Levi Strauss was born to a Jewish family in Buttenheim on February 26, 1829, in the Franconia region of the Kingdom of Bavaria in the German Confederation. He was the son of Hirsch Strauss and Hirsch's second wife, Rebecca Strauss (née Haas).

In 1847, aged 18, Strauss travelled with his mother and two sisters to the United States to join his brothers Jonas and Louis, who had begun a wholesale dry goods business in New York City called J. Strauss Brother & Co., at 108 Liberty Street in Manhattan. After arriving in New York, Strauss worked as an itinerant peddler of goods from his brother's store: kettles, blankets and sewing goods.

==Business career==
Levi's sister Fanny and her husband David Stern moved to St. Louis, Missouri, while Levi went to live in Louisville, Kentucky, and sold his brothers' supplies there. Levi became an American citizen in January 1853.

The family decided to open a West Coast branch of their dry goods business in San Francisco, which was the commercial hub of the California gold rush.
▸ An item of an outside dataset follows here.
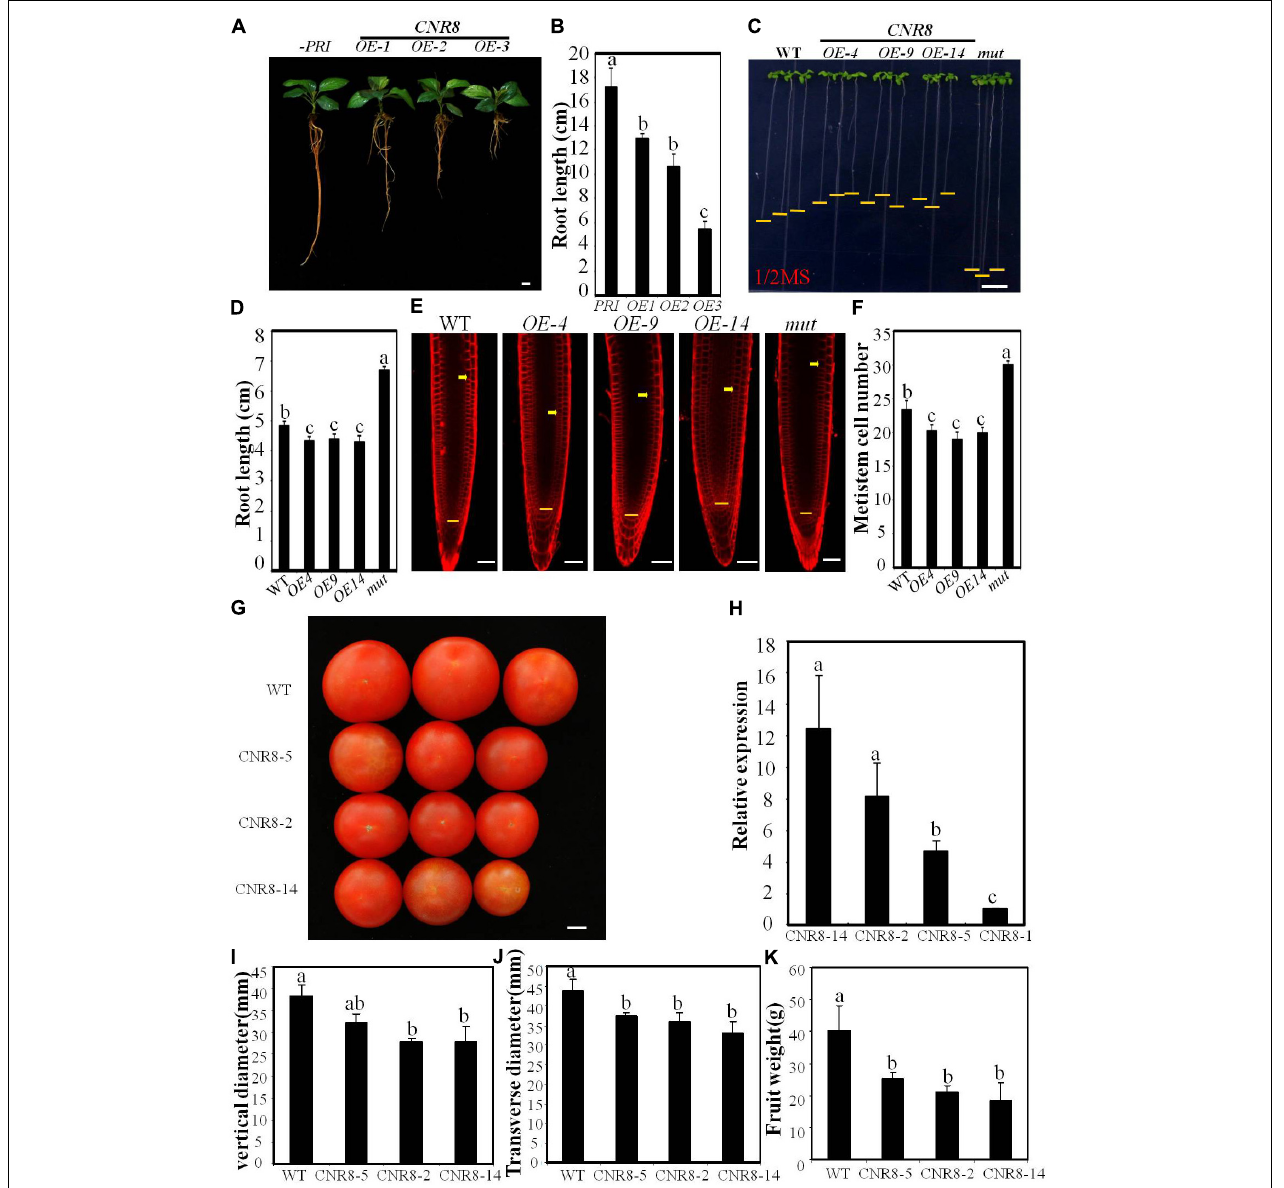
FIGURE 1 | Phenotypes of MdCNR8 transgenic lines. (A) The 40-day-old seedlings of MdCNR8 overexpression lines (OE-1, OE-2, and OE-3) and the control line infected with empty vector. Bars = 1 cm. (B) Primary root length of 40-day-old apple seedlings of empty control, OE1, OE2, and OE3. Mean values were shown with their SD ( n = 11 to 20). (C) Root phenotypes of the WT, MdCNR8 overexpression lines (OE-4, OE-9, and OE-14) and atcnr8 mutant (mut) grown for 7 days on 1/2 MS medium. Bars = 1 cm. (D) Primary root length of the 7-day-old Arabidopsis seedlings of WT, OE-4, OE-9, OE-14, and atcnr8 mutant. Mean values were shown with their SD ( n = 11 to 20). (E) Confocal microscopy images of the FM4-64-stained Arabidopsis seedlings of WT, MdCNR8 overexpression lines (OE-4, OE-9, OE-14) and atcnr8 mutant (mut). Yellow arrows and horizontal lines indicate the approximate position of root meristem zone. Bars = 50 µ m. (F) Meristem cell number of Arabidopsis seedlings of WT, OE-4, OE-9, OE-14, and atcnr8 mutant (mut). Cell number of 7-day-old roots was counted and shown as averages ± SD ( n = 5 to 10). (G) Mature tomato fruit phenotypes of the WT and MdCNR8 overexpression lines (OE-2, OE-5, OE-14). Bars = 1 cm. (H) qRT-PCR of MdCNR8 in tomato plants. Data are the means ± SD of three biological repeats. SlACTIN was used as an internal control. (I–K) Quantification of vertical diameter, transverse diameter and fruit weight of the WT, OE-2, OE-5, and OE-14 in (G) . Different letters on each bars denote significant differences ( p < 0.01, ANOVA, Tukey’s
Levi was chosen to represent them, and he took steamships for San Francisco via Panama, where he arrived in early March 1854 and joined his sister's family.
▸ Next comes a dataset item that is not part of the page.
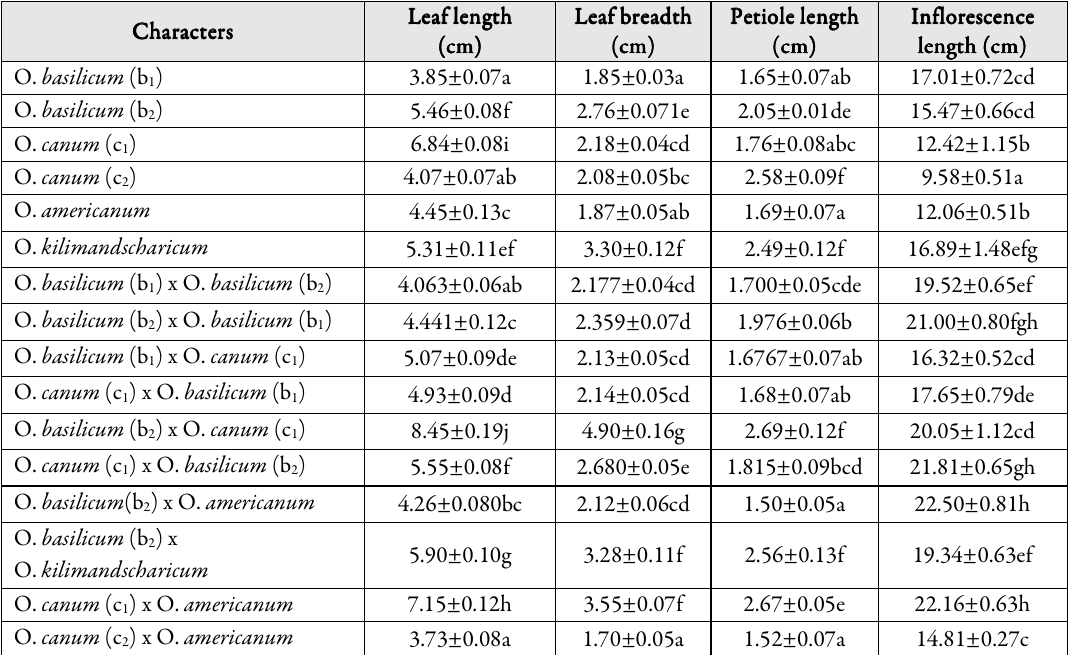
Table 2. Quantitative characteristics of Ocimum spp. and their F 1 hybrids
Strauss opened his wholesale business as Levi Strauss & Co. and imported fine dry goods from his brothers in New York, including clothing, bedding, combs, purses, and handkerchiefs. He made tents and later jeans while he lived with Fanny's growing family. Tailor Jacob W. Davis of Reno, Nevada, was one of his customers; in 1871, having invented a way to strengthen work pants using rivets, he went into business with Strauss to mass-produce them. The next year, Davis asked Strauss to help him apply for a patent, and the patent (one-half assigned to Levi Strauss & Co.) was issued in 1873.

==Death==
Levi Strauss was never married, and died on September 26, 1902 in San Francisco. His estate was worth about $30 million (equivalent to $ in ). Levi's nephew Sigmund Stern's only child, Elise Fanny Stern, married Walter A. Haas, the son of Abraham Haas, whose descendants are the current owners of Levi Strauss & Co.

==Dramatizations==
In 1960, the anthology series television series Death Valley Days broadcast "The Million Dollar Pants", in which Strauss travels to San Francisco and establishes his business. The episode featured a likely fictional romantic interest, Yvonne Benet. In addition, the episode portrayed a likely fictional character, Patrick Mahoney, that was substituted for Jacob W. Davis.
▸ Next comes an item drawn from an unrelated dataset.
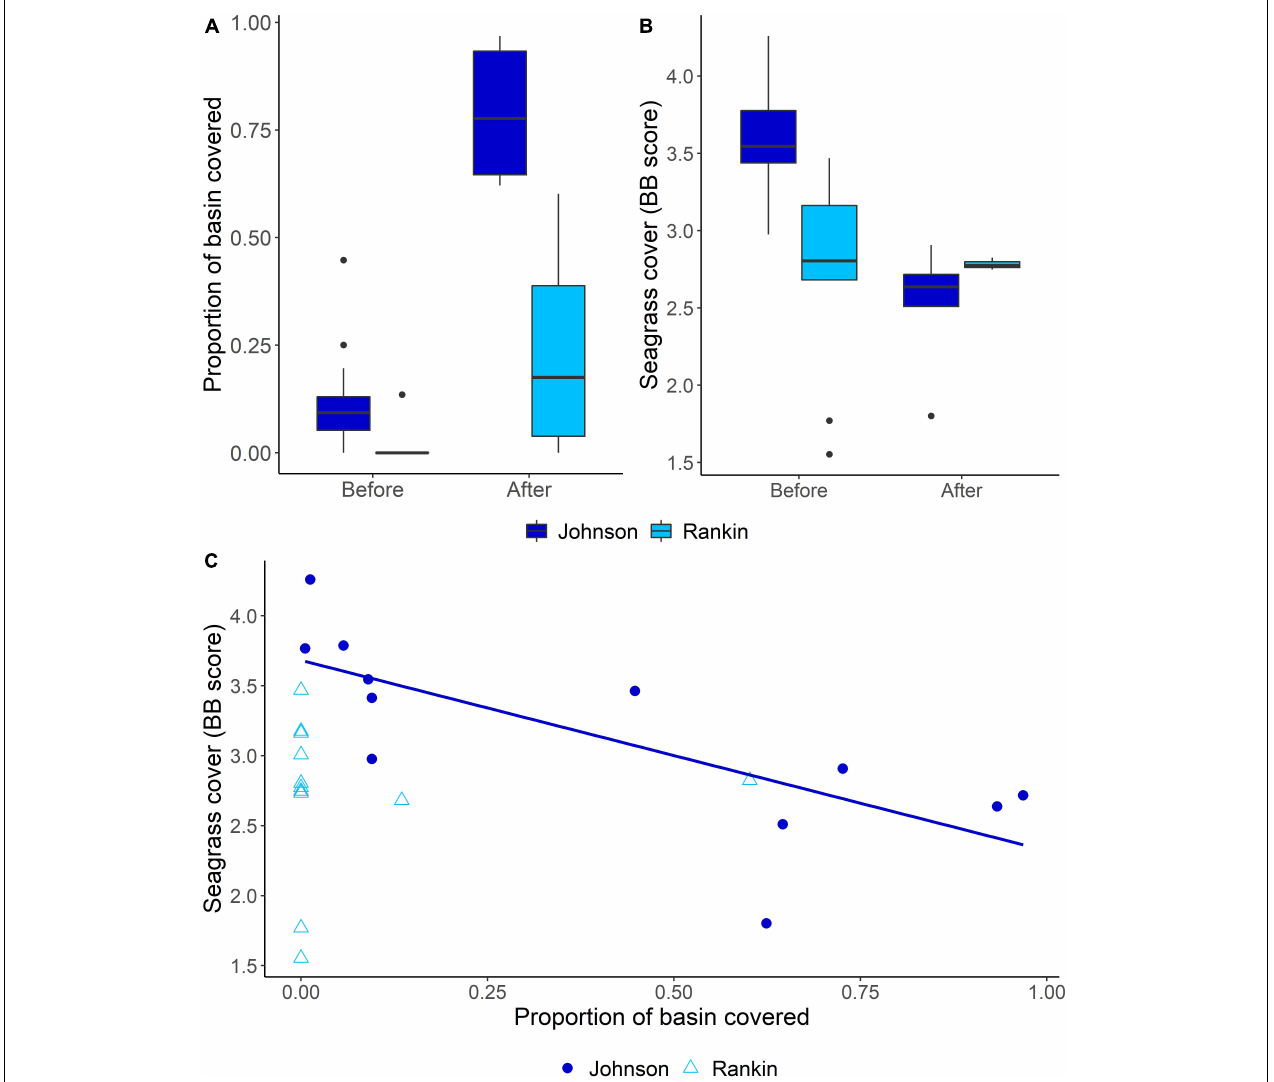
FIGURE 6 | Summary of ANOVA and correlation analyses. (A) Mean proportions (and 95% confidence intervals) of Johnson and Rankin Basins covered by the sediment plume before and after the breakpoints. (B) Mean (and 95% confidence interval) Braun-Blanquet seagrass cover in Johnson and Rankin before and after the breakpoints. (C) Relationship between the proportion of each basin covered by the sediment plume and the mean seagrass cover of each basin shown separately by basin, showing the significant regression line for Johnson Basin. Linear regression model shown for Johnson Basin has an R 2 value of 0.55 following the following equation: y = –1.4x +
In 2025, German broadcaster ARD released a series focusing on the life of Strauss called, "Levi Strauss und der Stoff der Träume" (the release title in the US is "Call Me Levi"), in which Vincent Redetzki portrays Strauss.

==Legacy==
Levi Strauss, a member of the Reform branch of Judaism, helped establish Congregation Emanu-El, the first Jewish synagogue in the city of San Francisco. He also gave money to several charities, including special funds for orphans. The Levi Strauss Foundation started with an 1897 donation to the University of California, Berkeley, that provided the funds for 28 scholarships.

The Levi Strauss museum in Buttenheim, Germany is located in the 1687 house where Strauss was born. There is also a visitors center at Levi Strauss & Co. headquarters in San Francisco, which features historical exhibits.

In 1994, he was inducted into the Hall of Great Westerners of the National Cowboy & Western Heritage Museum.